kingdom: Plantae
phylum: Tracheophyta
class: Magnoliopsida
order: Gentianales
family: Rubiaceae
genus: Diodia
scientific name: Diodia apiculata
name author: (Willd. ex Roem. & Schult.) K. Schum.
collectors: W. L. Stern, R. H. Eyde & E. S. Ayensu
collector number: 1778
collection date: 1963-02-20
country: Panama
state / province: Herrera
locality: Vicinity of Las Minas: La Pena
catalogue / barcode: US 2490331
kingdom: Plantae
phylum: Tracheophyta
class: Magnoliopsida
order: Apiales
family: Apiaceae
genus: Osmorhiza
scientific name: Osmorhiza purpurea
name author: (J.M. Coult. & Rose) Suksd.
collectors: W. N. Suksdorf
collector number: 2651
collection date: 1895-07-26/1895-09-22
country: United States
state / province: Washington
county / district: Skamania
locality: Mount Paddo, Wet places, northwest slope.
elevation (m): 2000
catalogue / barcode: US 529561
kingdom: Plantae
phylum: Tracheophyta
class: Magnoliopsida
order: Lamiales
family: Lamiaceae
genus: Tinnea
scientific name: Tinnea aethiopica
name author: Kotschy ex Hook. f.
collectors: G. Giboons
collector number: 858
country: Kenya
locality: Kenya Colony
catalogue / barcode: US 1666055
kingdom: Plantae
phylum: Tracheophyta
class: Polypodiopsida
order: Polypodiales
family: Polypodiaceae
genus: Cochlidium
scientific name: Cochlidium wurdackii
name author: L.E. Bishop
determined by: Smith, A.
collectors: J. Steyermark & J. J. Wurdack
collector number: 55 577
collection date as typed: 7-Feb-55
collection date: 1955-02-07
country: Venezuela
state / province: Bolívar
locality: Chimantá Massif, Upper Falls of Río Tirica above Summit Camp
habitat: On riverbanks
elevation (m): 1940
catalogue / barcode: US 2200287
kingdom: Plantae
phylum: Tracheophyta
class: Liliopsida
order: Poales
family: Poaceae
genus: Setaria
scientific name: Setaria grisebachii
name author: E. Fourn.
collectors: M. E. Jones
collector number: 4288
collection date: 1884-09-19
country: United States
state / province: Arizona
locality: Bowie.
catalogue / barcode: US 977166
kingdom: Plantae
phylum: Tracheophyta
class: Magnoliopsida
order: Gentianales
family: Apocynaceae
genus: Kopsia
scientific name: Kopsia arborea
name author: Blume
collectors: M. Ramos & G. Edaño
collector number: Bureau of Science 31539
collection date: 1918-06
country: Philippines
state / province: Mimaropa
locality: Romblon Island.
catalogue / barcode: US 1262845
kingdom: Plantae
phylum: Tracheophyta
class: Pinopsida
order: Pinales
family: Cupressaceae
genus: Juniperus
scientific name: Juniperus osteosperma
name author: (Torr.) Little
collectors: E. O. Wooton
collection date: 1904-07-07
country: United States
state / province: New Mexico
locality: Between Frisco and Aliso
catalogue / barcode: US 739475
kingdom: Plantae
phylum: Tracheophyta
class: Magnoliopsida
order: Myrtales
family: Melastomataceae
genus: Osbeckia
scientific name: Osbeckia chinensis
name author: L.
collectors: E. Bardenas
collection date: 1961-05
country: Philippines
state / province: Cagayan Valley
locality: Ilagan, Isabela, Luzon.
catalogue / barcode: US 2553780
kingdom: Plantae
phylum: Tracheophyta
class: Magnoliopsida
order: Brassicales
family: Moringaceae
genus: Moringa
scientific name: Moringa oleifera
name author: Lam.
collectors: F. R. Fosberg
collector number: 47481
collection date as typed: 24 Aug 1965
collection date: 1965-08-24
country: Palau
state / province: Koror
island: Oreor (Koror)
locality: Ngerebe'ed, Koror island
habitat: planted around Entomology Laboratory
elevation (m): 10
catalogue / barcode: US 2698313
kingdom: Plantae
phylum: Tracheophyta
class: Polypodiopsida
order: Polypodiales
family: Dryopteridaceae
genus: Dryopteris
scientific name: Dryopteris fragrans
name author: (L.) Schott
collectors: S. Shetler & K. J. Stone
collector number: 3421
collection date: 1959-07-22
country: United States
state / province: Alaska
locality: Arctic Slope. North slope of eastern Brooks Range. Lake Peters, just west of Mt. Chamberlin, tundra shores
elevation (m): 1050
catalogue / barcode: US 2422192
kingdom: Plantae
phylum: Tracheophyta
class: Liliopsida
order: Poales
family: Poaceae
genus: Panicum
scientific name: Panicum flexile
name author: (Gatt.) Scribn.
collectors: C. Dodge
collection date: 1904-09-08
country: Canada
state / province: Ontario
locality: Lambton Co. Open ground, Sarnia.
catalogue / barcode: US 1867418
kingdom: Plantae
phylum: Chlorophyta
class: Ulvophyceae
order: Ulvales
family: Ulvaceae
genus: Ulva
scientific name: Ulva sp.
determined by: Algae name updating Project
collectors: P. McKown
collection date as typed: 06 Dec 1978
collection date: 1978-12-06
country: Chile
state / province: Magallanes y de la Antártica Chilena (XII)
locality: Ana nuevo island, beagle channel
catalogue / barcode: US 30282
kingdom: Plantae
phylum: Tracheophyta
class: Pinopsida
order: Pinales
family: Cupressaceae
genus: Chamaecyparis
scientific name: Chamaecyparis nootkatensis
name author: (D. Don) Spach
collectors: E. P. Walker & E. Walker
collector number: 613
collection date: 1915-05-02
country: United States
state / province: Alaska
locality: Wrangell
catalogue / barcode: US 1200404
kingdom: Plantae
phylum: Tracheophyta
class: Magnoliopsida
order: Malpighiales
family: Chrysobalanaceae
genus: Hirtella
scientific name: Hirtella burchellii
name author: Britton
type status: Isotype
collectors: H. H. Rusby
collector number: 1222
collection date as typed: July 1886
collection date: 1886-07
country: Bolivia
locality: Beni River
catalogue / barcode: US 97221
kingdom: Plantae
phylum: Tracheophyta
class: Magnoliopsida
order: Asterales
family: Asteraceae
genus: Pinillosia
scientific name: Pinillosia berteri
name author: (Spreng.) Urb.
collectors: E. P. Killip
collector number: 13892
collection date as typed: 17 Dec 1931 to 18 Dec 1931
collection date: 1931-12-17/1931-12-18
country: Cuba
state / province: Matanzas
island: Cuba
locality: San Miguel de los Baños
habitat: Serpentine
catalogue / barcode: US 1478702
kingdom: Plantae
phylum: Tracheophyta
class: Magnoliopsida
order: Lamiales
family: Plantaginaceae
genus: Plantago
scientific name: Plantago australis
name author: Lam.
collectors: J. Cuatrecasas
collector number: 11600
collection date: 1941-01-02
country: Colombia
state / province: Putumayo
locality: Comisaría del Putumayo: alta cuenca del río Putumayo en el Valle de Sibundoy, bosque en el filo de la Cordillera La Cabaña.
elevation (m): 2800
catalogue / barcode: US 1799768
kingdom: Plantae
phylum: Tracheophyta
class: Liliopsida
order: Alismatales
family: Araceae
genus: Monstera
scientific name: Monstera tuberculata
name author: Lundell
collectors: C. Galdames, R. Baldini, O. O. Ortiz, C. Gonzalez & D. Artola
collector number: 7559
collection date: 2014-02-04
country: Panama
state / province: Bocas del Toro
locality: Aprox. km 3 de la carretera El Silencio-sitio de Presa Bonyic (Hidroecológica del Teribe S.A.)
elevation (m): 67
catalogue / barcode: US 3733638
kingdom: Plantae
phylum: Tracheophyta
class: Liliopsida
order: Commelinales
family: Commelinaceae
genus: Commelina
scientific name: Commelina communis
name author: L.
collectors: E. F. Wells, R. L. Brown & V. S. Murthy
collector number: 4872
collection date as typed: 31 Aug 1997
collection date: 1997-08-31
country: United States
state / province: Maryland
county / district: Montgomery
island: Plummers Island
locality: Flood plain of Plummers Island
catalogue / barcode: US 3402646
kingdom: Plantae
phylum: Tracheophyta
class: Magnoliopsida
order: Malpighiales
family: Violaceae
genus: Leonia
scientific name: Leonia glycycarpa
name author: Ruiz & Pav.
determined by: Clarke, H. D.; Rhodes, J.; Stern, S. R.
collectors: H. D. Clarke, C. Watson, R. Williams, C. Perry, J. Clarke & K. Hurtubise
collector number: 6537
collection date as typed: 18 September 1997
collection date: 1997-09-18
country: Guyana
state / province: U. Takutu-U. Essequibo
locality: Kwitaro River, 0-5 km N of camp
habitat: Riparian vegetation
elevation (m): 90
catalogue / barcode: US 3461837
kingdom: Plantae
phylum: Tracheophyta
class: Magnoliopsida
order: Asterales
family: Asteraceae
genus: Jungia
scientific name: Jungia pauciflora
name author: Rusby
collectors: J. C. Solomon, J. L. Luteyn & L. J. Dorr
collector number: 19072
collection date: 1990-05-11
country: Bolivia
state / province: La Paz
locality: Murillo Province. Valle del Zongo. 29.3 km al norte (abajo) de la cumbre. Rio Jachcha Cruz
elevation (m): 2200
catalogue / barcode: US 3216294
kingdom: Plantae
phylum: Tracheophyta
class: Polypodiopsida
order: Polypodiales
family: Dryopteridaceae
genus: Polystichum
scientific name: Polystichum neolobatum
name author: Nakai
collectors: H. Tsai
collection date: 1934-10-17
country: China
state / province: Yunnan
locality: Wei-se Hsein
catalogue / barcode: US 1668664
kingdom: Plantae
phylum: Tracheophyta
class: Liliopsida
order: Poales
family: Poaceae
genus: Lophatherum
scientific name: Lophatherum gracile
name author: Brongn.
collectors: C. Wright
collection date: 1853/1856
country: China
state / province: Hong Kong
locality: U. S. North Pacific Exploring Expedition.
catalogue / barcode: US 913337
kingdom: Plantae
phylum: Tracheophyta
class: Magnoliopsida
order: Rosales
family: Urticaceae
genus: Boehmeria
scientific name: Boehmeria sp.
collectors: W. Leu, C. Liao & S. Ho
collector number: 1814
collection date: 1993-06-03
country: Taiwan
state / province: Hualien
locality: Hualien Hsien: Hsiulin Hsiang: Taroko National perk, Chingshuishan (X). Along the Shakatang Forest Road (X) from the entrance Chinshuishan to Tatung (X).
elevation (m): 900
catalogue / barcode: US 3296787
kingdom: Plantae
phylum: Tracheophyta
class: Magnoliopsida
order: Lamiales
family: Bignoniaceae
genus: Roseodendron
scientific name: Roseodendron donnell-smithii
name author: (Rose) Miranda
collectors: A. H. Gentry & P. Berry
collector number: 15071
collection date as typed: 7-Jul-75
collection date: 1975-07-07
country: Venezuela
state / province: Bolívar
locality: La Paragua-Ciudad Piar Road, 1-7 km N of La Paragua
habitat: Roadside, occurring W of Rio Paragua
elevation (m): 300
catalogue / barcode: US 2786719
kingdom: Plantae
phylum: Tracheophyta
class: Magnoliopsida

|---|

» **PROBLEM TO SOLVE**: Reproduce verbatim every line of the listing from the line that contains "name author: L.E. Bishop" through the line that contains "collectors: M. Ramos & G. Edaño", both of those lines included.

» **REPLY TO THE TASK**:
name author: L.E. Bishop
determined by: Smith, A.
collectors: J. Steyermark & J. J. Wurdack
collector number: 55 577
collection date as typed: 7-Feb-55
collection date: 1955-02-07
country: Venezuela
state / province: Bolívar
locality: Chimantá Massif, Upper Falls of Río Tirica above Summit Camp
habitat: On riverbanks
elevation (m): 1940
catalogue / barcode: US 2200287
kingdom: Plantae
phylum: Tracheophyta
class: Liliopsida
order: Poales
family: Poaceae
genus: Setaria
scientific name: Setaria grisebachii
name author: E. Fourn.
collectors: M. E. Jones
collector number: 4288
collection date: 1884-09-19
country: United States
state / province: Arizona
locality: Bowie.
catalogue / barcode: US 977166
kingdom: Plantae
phylum: Tracheophyta
class: Magnoliopsida
order: Gentianales
family: Apocynaceae
genus: Kopsia
scientific name: Kopsia arborea
name author: Blume
collectors: M. Ramos & G. Edaño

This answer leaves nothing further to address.